Mesmo considerando que a leitura de imagens possa ser utilizada como ferramenta importante na metodologia do ensino da arte, em especial, no geral, ainda não é adotada de forma a contribuir com o processo de ensino e aprendizagem. Conforme explica Dondis (2003, p.17) “[...] o sistema educacional move-se com lentidão monolítica, persistindo ainda uma ênfase no modo verbal, que exclui o restante da sensibilidade humana, e pouco ou nada se preocupando com o caráter esmagadoramente visual da experiência de aprendizagem da criança”.Isso possivelmente ocorre devido à inexistência de investimentos e à precariedade dos recursos audiovisuais e materiais de apoio didático-pedagógico utilizados nessa escola.

A precariedade de recursos didático-pedagógicos ficou evidenciada nessa aula, porque houve uma mínima distribuição de reproduções da figura do gato em tamanho reduzido que não contribuiu para despertar a atenção e o interesse das crianças pela proposta.

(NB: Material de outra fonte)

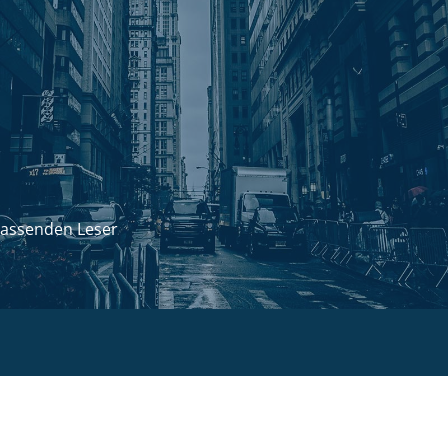
passenden Leser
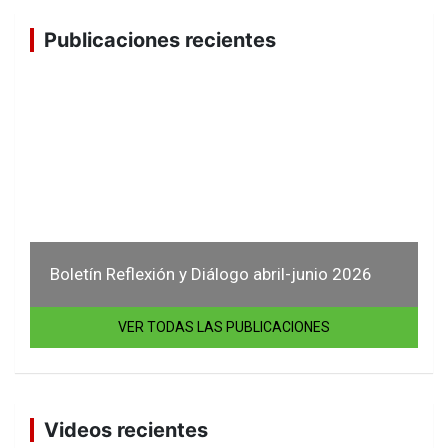
Publicaciones recientes
Boletín Reflexión y Diálogo abril-junio 2026
VER TODAS LAS PUBLICACIONES
Videos recientes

Assim, sem estarem seduzidas ou despertadas para co-participarem do trabalho, as crianças não dialogaram nos grupos, nem trocaram opiniões sobre os diferentes olhares impressões e curiosidades relacionadas com as figuras apresentadas.

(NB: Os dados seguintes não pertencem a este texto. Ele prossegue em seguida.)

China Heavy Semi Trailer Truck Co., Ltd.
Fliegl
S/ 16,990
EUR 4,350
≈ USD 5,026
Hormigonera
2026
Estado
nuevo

Além desse aspecto, a participação das crianças nessa aula em nossa concepção, foi mínima, provavelmente porque no seu cotidiano as imagens visuais a que têm acesso são mais atraentes e são apresentadas de maneira a seduzir o olhar infantil em relação a TV, cinema, videogames, internet entre outras mídias, que fascinam e prendem a atenção. Cabe citar, como exemplo, o encantamento das crianças pelas figurinhas contendo imagens de personagens da novela mexicana Rebeldes.

Assim, pensamos que a professora deixou de aproveitar algumas oportunidades para estimular as crianças no sentido de ver, olhar, enxergar e dizer o que sabiam a respeito do assunto em discussão sobre o que gostariam de saber mais em relação aos quadros ou a razão pela qual estavam inquietas diante da figura do Gato Azul Com Vaso

de Flores (2003). Além disso, a professora praticamente não exerceu seu trabalho de

mediadora do ensino artístico, deixando de trazer ou provocar a manifestação de conhecimentos relacionados ao cotidiano das crianças podendo relacioná-los com o contexto da referida novela. Assim agindo, abriria espaço para dialogar com as crianças que naquele momento se distraíam mais com as figurinhas dos personagens da novela do que com o fazer artístico.

Esperamos que isso aconteça na continuidade desse trabalho na próxima aula, e que a professora realize realmente um processo de mediação do trabalho artístico com as crianças.